彼は高嶺のヤンキー様6(元ヤン)
「僕、瑠華さんと神城さんは、まだお互いを好きあってると思ってたんです。」
「それで?」
「その・・・今回の件で、誤解が解けて、復縁するんじゃないかと思ってたんです。2人共、お互いに復縁の告白をしかけたんですが―――――」
「しなかったんだろう?」
「はい・・・両思いのはずなのに、なぜなんでしょう?」
「・・・世の中にはいろんな愛がある。複雑だから、時には愛することが難しい場合もあんだよ。」
「愛することが難しい・・・?お互いの気持ちが同じなら、禁断の愛とかにはならないから、問題ないのでは?」
「ハハハ!凛にはまだ、難しいかもな~つまり・・・相手を愛してるなら、身を引くって愛し方もあるってことだ。」
「身を引く・・・・・?」
「あるいは、愛しすぎて手が出せないってもんもあるか・・・。鳴海と神城の場合は、そういうことで、お互いが納得したんだろうよ。両思いだからお付き合いするってことだけが、幸せな愛のカタチじゃないからな。」
「え!?そ、それって、悲しすぎませんか!?」
(私だったら耐えられない。もし、瑞希お兄ちゃんが他の人を好きになったりとかしたら、自分が選ばれなかったら―――――!!)
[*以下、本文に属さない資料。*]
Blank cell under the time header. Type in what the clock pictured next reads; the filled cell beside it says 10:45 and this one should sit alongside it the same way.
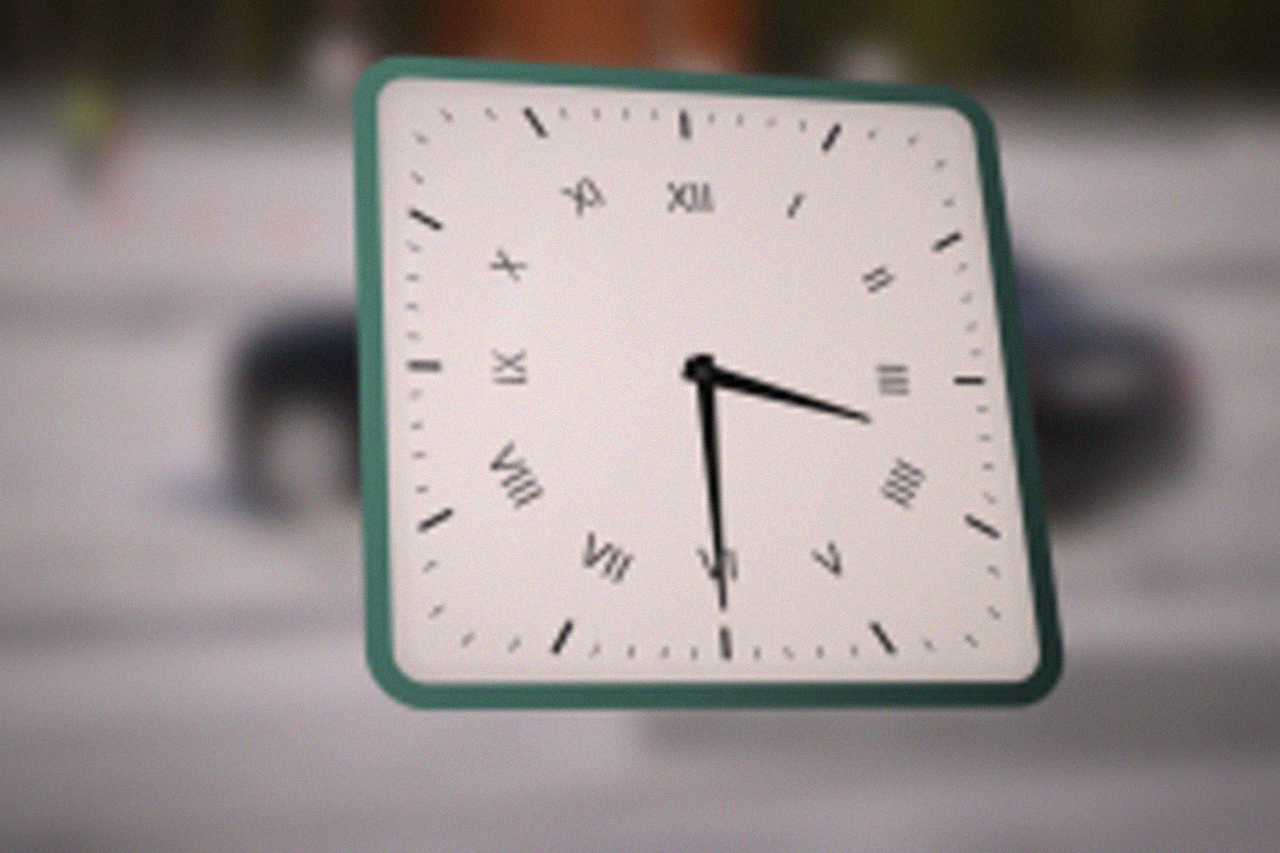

「気持ちが同じなら、付き合ってほしいですよ!僕なら付き合いたいです!」
「凛はそうすればいい。ただ、あの2人はそうじゃない選択をしただけだ。」
「そんな・・・・・」
「おいおい、凛がへこんでどうすんだよ?まあ・・・先のことなんてどうなるかわかんねぇからな。鳴海達のことは、あたたかく見守ってやりゃいいんじゃねぇか?」
「愛って、難しいですね・・・・・」
「ああ、難しいな。」
不満100%の顔で言えば、クスクス笑いながら頭をなでられた。